China will launch a national scheme to cut carbon emission in 2017, according to New York Times sources . 

Chinese president Xi Jinping is expected to make an announcement today during his summit meeting with US president Barack Obama at the White House.

A cap and trade scheme will be used to put a price on, and thereby limit, greenhouse gas emissions, Obama administration officials told the New York Times.  

The announcement comes less than three months before the COP21 Climate Change Conference in Paris in December 2015, where 200 countries are expected to sign a global climate pact with the aim of keeping the global rise in temperature under 2%.

The agreement has been under development since April, and builds on a emissions-reduction targets set by Xi and Obama in Beijing last year, the sources told the newspaper.

The scheme will cover power generation, iron and steel, chemicals, building materials including cement, paper-making and nonferrous metals, White House officials said during a conference call, the Guardian reported.

The announcement will be useful in countering arguments that the US is making climate change improvements while other countries refuse to do so, the officials said, according to the Guardian.

The US and China will also make commitments on cutting carbon over the course of this century, campaign groups with knowledge of the discussions told the Guardian.
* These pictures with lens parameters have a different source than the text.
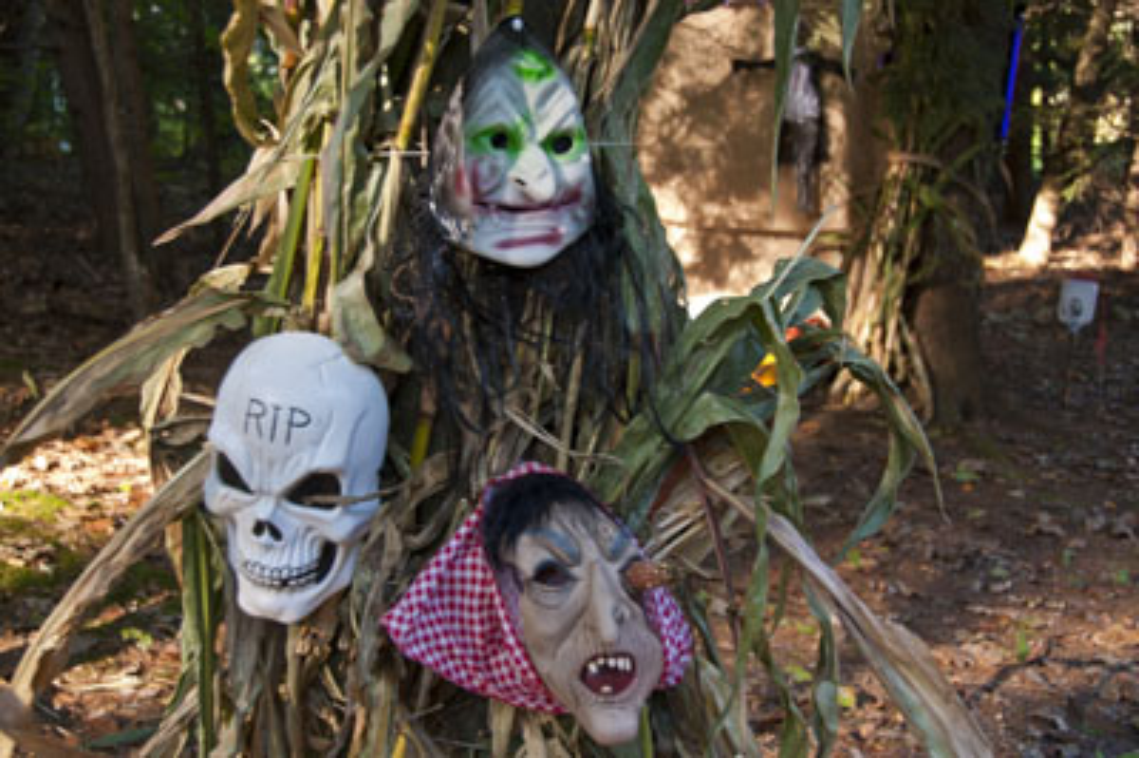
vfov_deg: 28.0
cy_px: 379
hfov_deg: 41.1
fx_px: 1517
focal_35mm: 48
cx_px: 570
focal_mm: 32
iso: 200
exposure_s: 1/20
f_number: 4.2
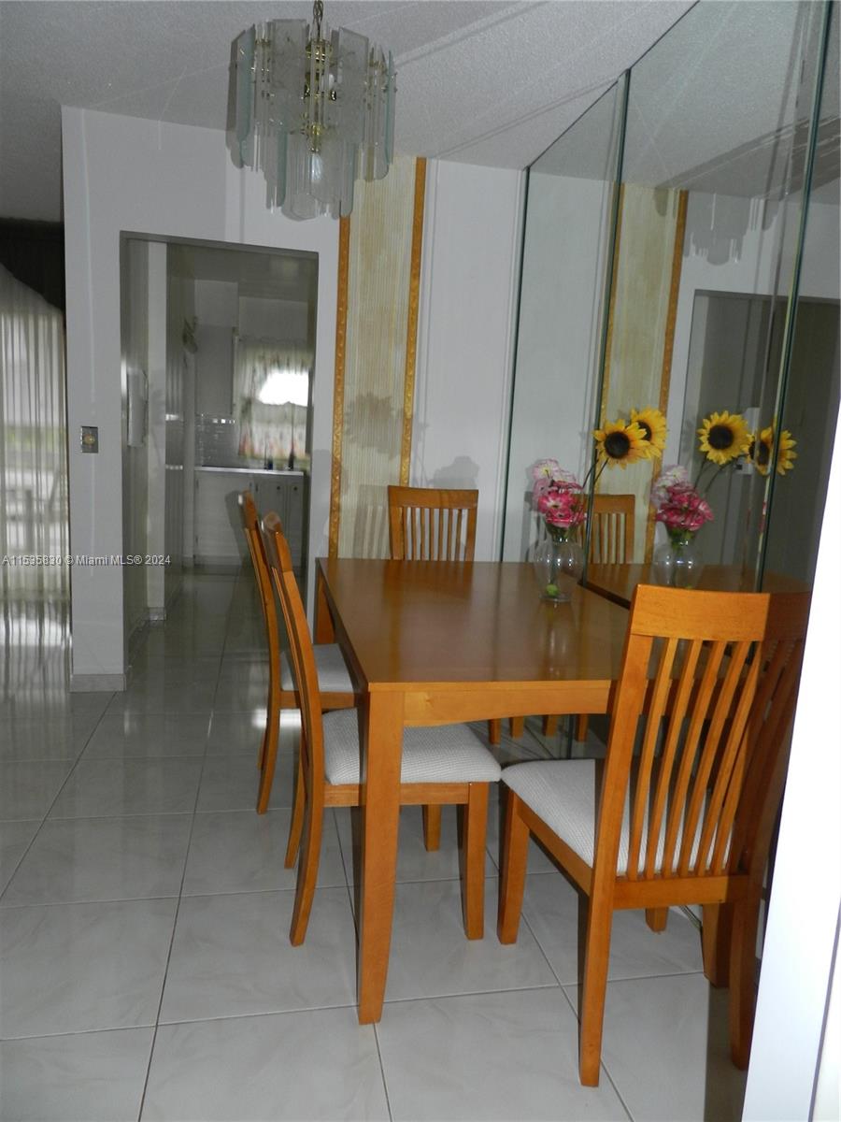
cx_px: 420
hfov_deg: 58.9
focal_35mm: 23
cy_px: 561
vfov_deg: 73.9
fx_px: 745
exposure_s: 1/30
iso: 200
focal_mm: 4
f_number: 3.4
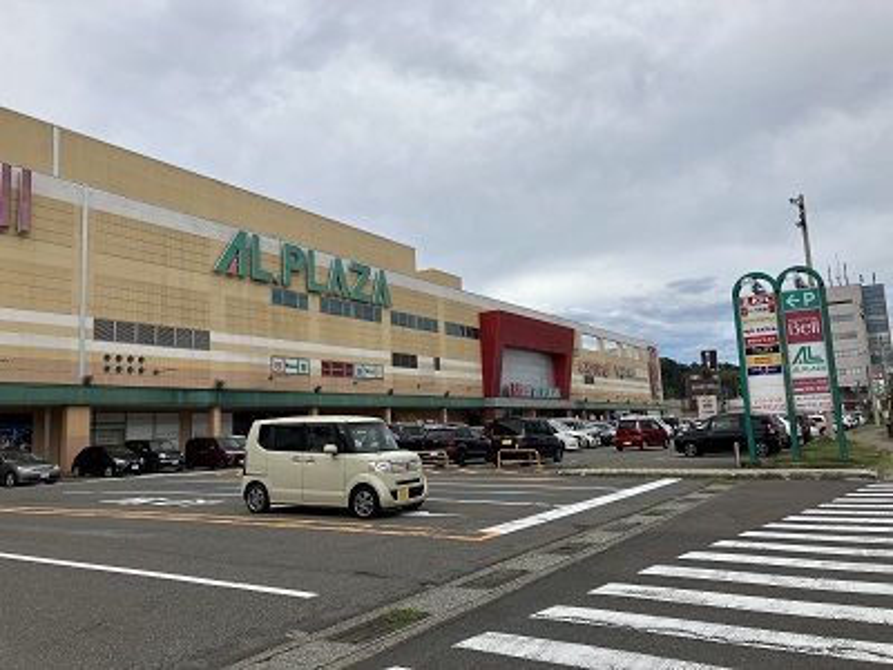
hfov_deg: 63.4
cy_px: 335
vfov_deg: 49.7
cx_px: 446
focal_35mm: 28
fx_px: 722
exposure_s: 1/2703
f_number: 1.8
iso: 32
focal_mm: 3.99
G7 leaders agreed in June to adopt national low-carbon strategies to reduce greenhouse gas emissions, with the aim of keeping global warming below 2%. 

Obama, along with UK prime minister David Cameron, German chancellor Angela Merkel and the heads of France, Japan, Canada and Italy called for the 'decarbonisation' of the world economy by 2050.

The G7 leaders reaffirmed their commitment to the Copenhagen Accord, which involves investing $100 billion a year by 2020 in "meaningful mitigation actions", and to the elimination of inefficient fossil fuel subsidies.